I use Windows XP as a guest on OSX Leopard (on a macbook pro) using VirtualBox 2.0.2.

Yesterday I'd started the Windows XP guest (as always), when suddenly there were no more power on the laptop battery. It was late, so instead of attaching the power supply, I just closed the lid. I shouldn't have done that..

Because today when I booted OSX and afterwards tried to start the Windows XP host, I just got this error: {{{A disk read error occurred Press Ctrl+Alt+Del to restart}}}

I have my email on this disk (ok, perhaps that was a little bit stupid..), so I'm really desperate to get the disk working again.

Please advise! Thanks in advance..

comment:14 by vijaybk, 16 years ago

I ran into this issue on MacBook Pro OS X 10.5.5 and XP Pro guest. Following steps should reproduce:

  1. Boot host - OS X.
  1. Start guest - XP Pro.
  1. Go to Apple menu click "Sleep".
  1. OS X fails to resume after - only spinning wheel forever (I waited for 45 min).
  1. Used power button to power off.
  1. Restart.
  1. Start guest fails :(

A disk read error occurred Press Ctrl+Alt+Del to restart

As mentioned above chkdsk stopped at 50% and subsequent attempts failed as well with: .. 'hal.dll' was corrupt or missing..

I just reinstalled XP. Next time remember first to shutdown/freeze guest before putting host to sleep.

comment:15 by aeichner, 14 years ago

Resolution: fixed
Status: reopenedclosed

It is possible to disable the host cache for image files since VirtualBox 3.2. Data is directly written to the disk instead of being held into RAM (except for a small writeback cache inside VirtualBox which can be disabled too, see the manual).

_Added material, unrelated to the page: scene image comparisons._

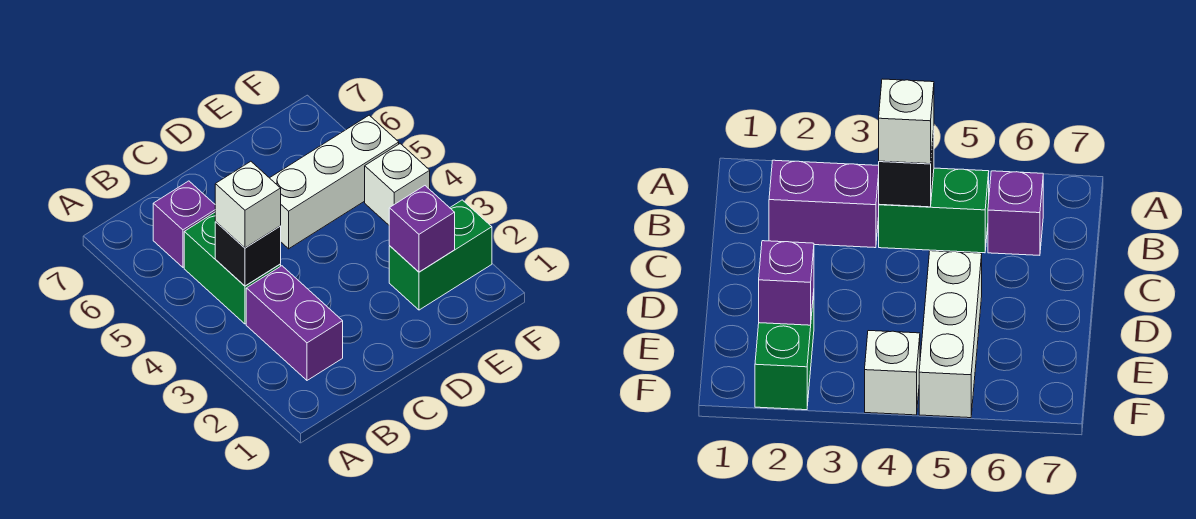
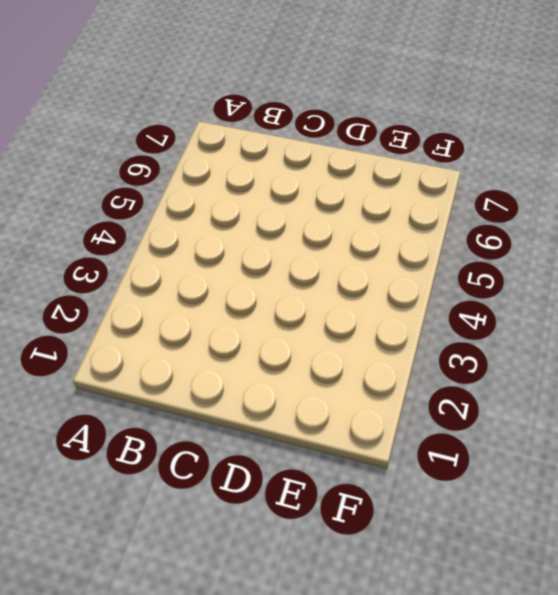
none -> purple brick B2:B3 level 1
none -> green brick B4:B5 level 1

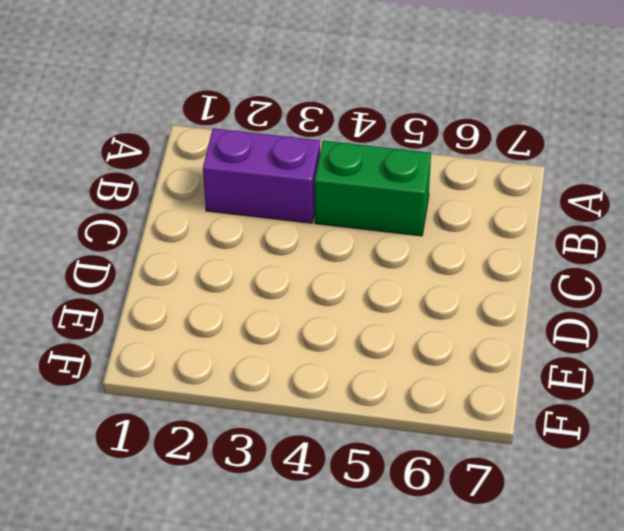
none -> purple brick B6 level 1
none -> white brick D5:F5 level 1

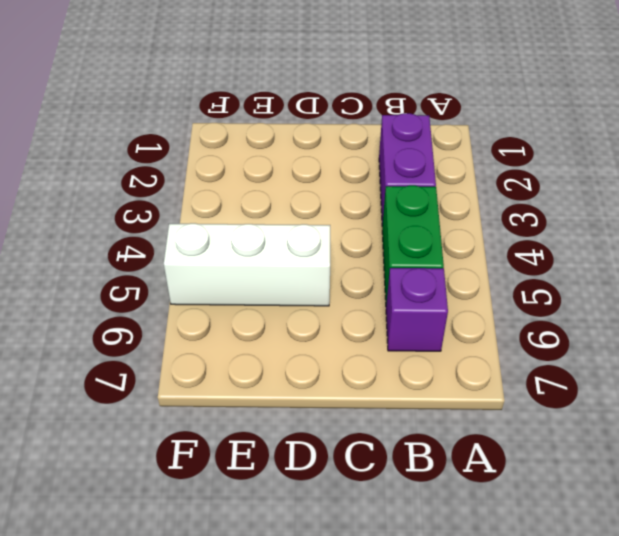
none -> green brick E2:F2 level 1
none -> white brick F4 level 1

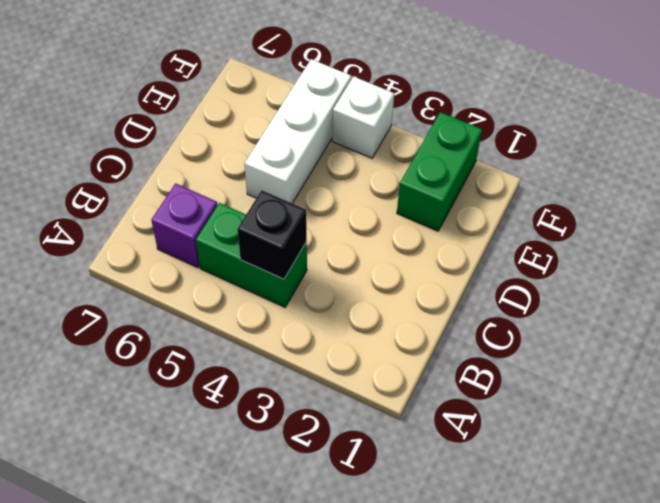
none -> purple brick B2:B3 level 1
none -> purple brick E2 level 2

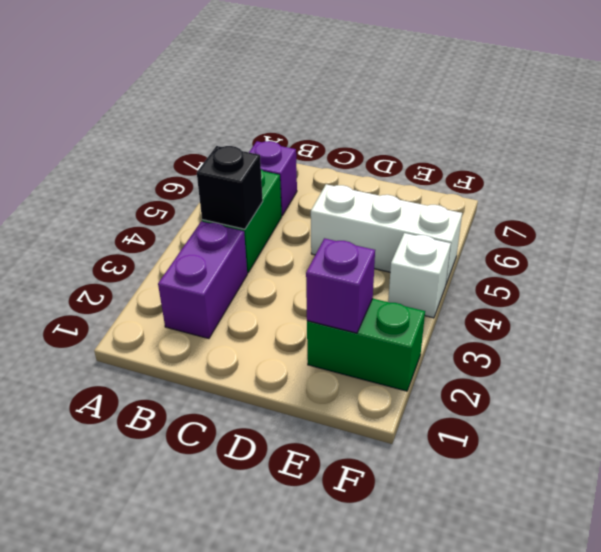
none -> white brick B4 level 3

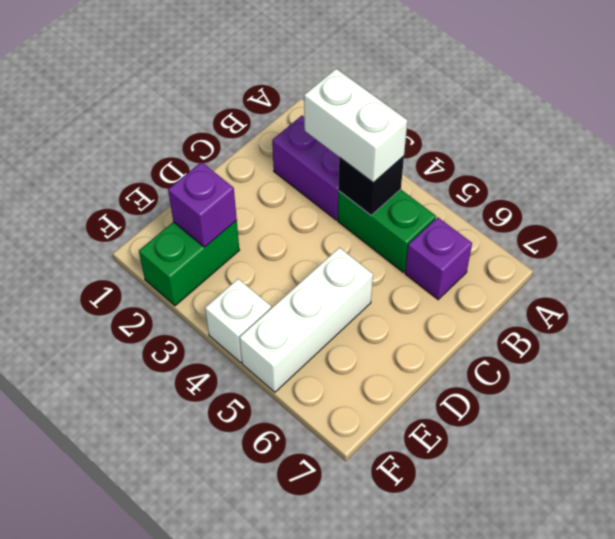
white brick B3:B4 level 3 -> white brick B4 level 3

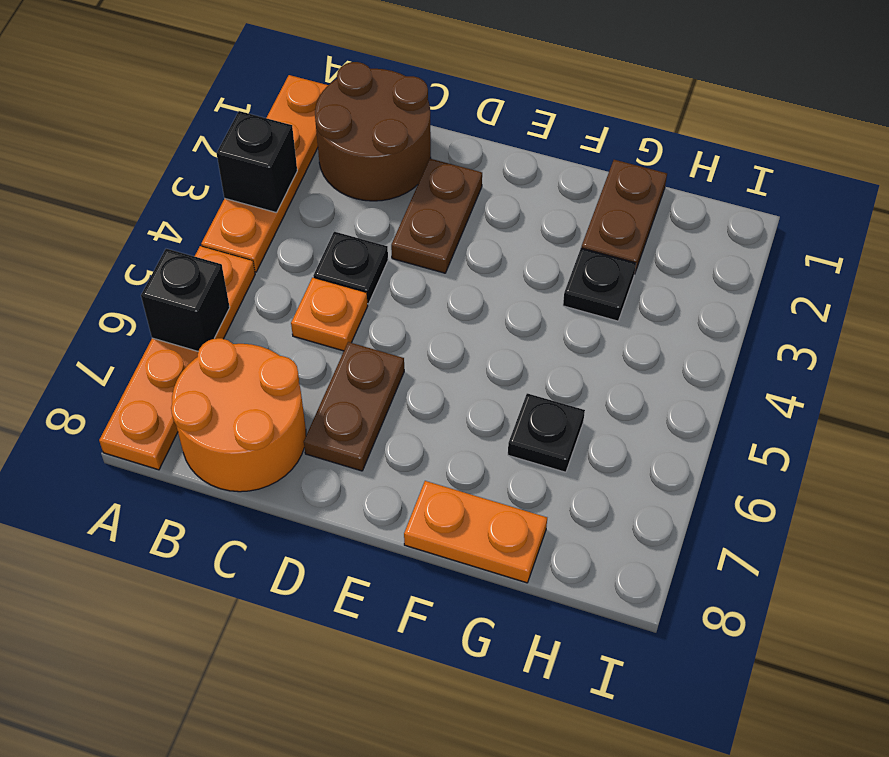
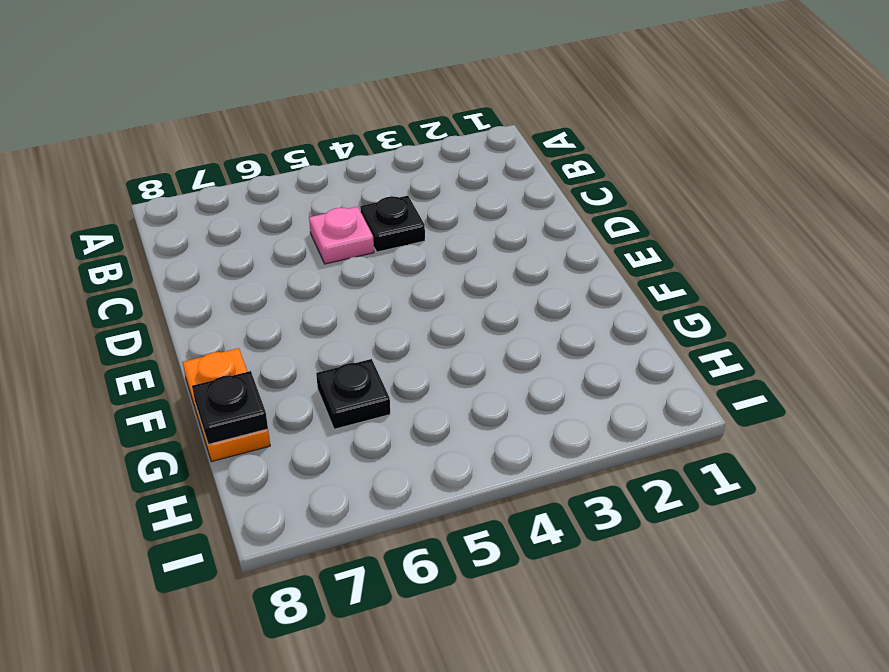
pink plate C5 level 1 -> orange plate C5 level 1
black plate G8 level 2 -> black plate G3 level 1
none -> orange plate A1:A4 level 1
none -> orange plate A5:A8 level 1
none -> brown round brick B1:C2 level 1

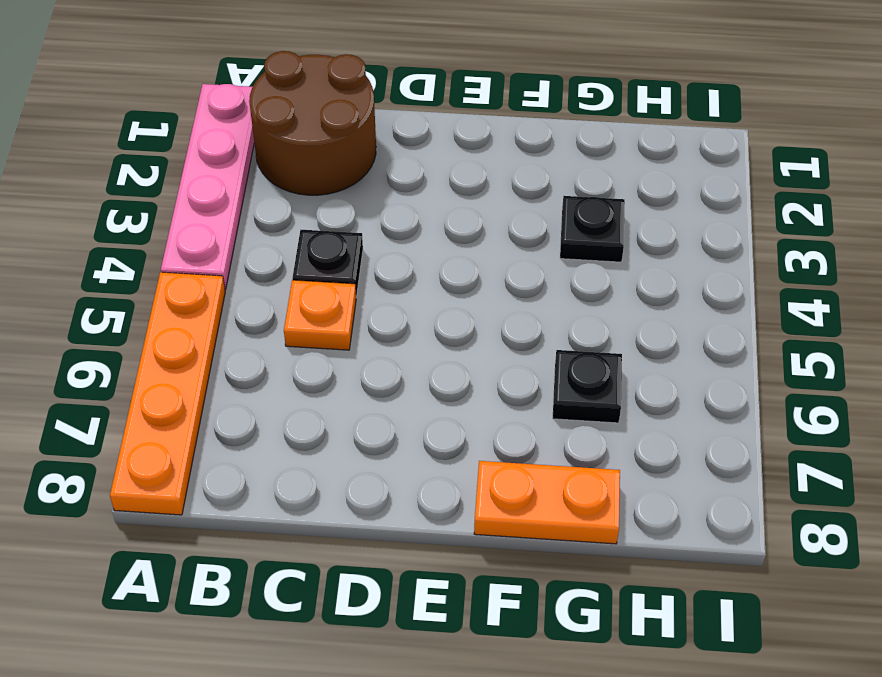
pink plate A1:A4 level 1 -> orange plate A1:A4 level 1
none -> orange round brick B7:C8 level 1
none -> brown plate D2:D3 level 1
none -> brown plate D6:D7 level 1

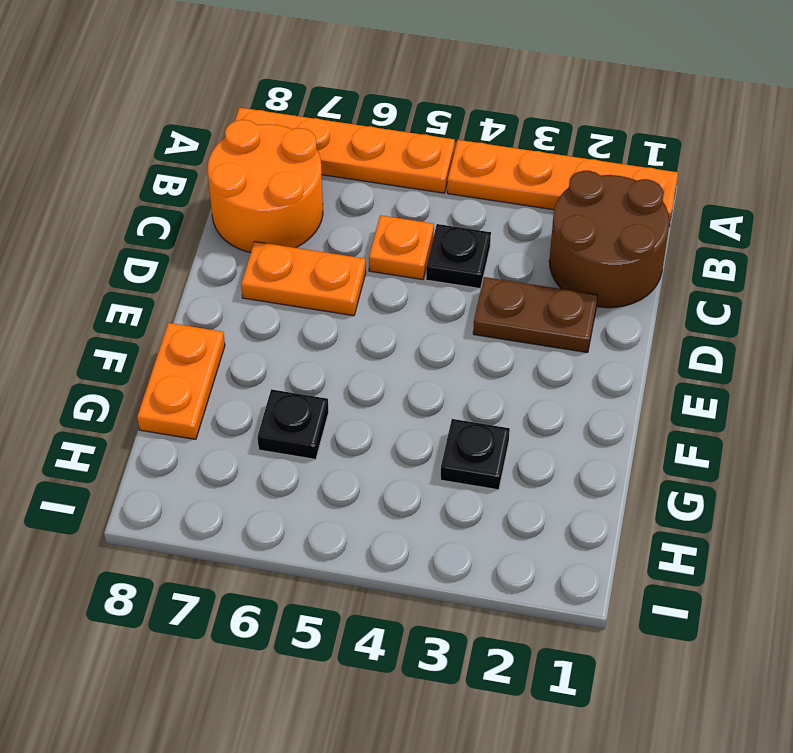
orange plate D6:D7 level 1 -> brown plate D6:D7 level 1
none -> brown plate G1:G2 level 1
none -> black brick A3 level 2
none -> black brick A6 level 2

comment:16 by Glen Gorman, 10 years ago

Virtual Box 4.3.12 basicaly reading the thread as i got this error. I noted however the virtual disk itself is no longer usable so its not an operating system error as indicated its an oracle vm error.

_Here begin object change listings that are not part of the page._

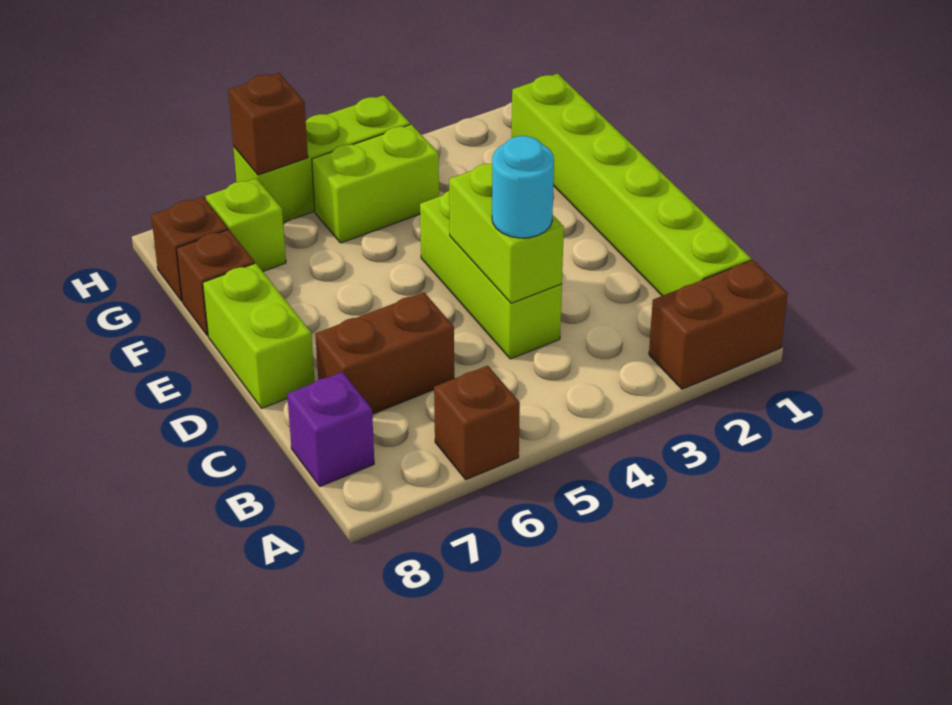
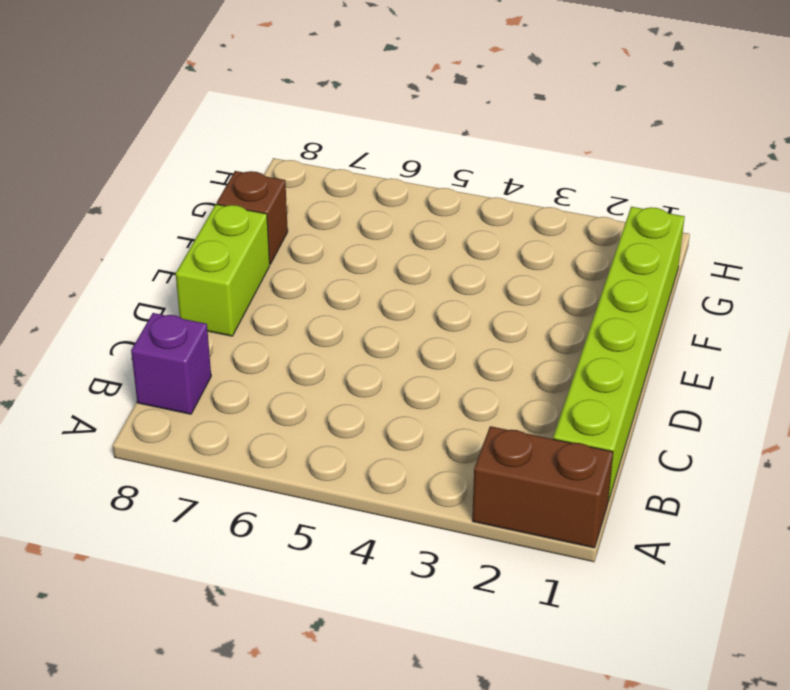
none -> brown brick A6 level 1
none -> lime brick C4:E4 level 1
none -> brown brick C6:C7 level 1

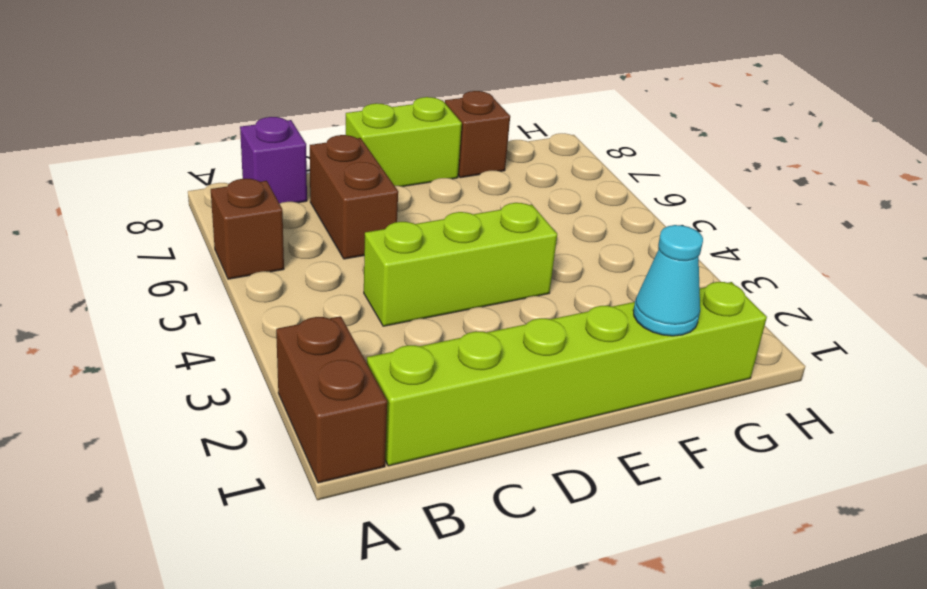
cyan cone F1 level 2 -> none
none -> lime brick G4:G5 level 1
none -> lime brick G7 level 1
none -> brown brick G8 level 1

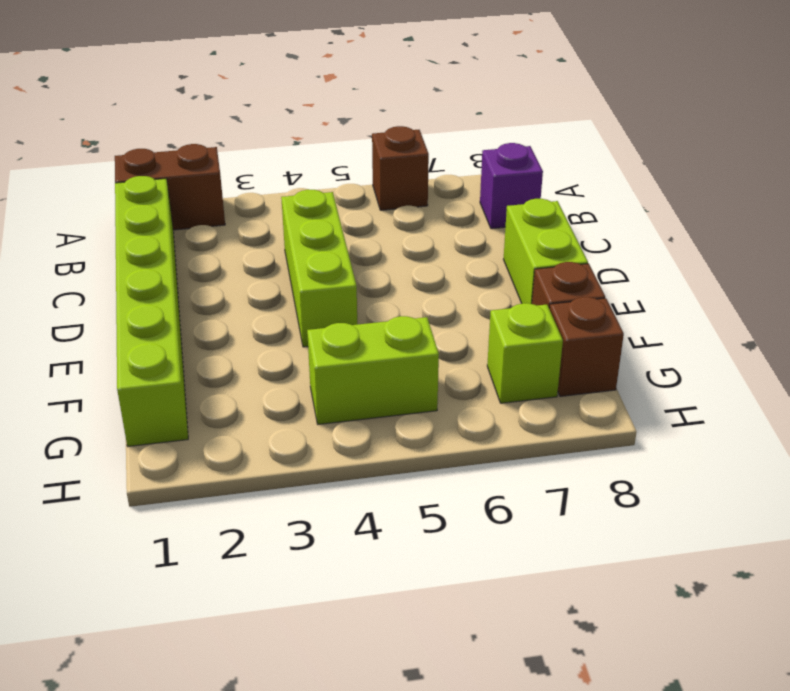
none -> brown brick C6:C7 level 1
none -> lime brick H4:H6 level 1
none -> lime brick C4:D4 level 2

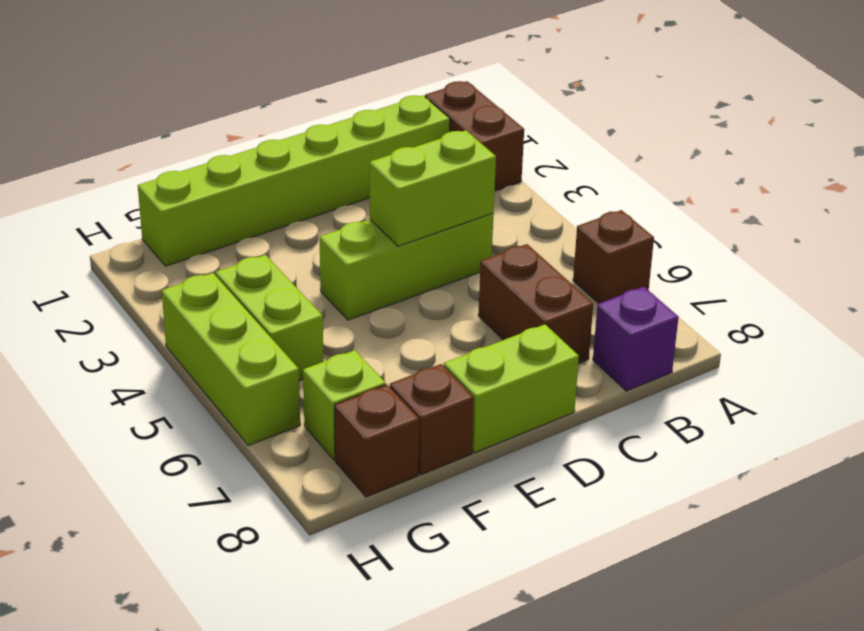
none -> brown brick H6 level 2
none -> cyan round brick C4 level 3

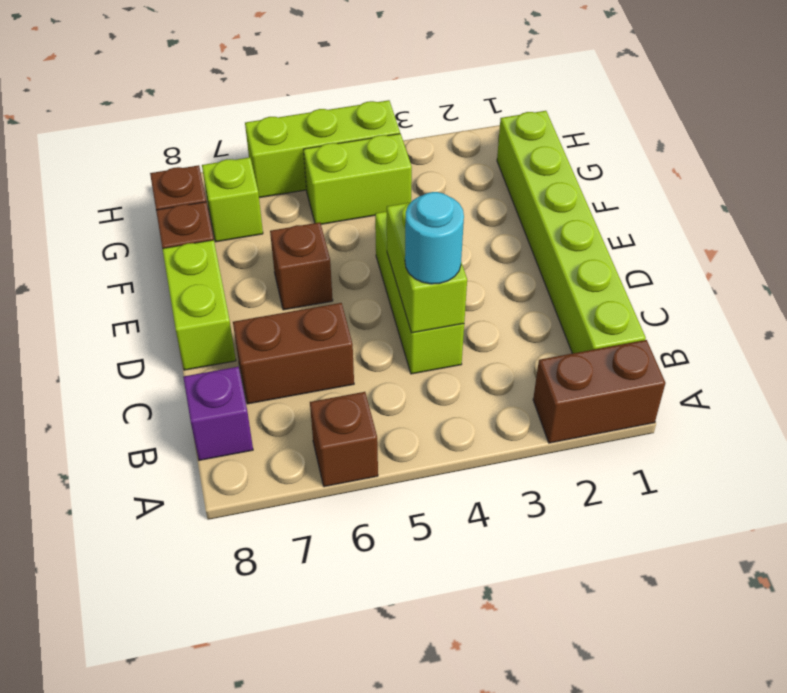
brown brick E6 level 1 -> brown brick H6 level 2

Picture if you will in the non virtual world you shut of your computer it fails to boot to fix you can re-install/repair new version of windows using the install CD/DVD. Problem solved.

this process fails on the oracle vm telling me that the represented virtual hardware disk drive is no good anymore. Ergo the problem is the interaction with the Oracle VM software. It may or may not be that the original problem was caused by a bad shutdown, but clearly theres a problem with the VM software.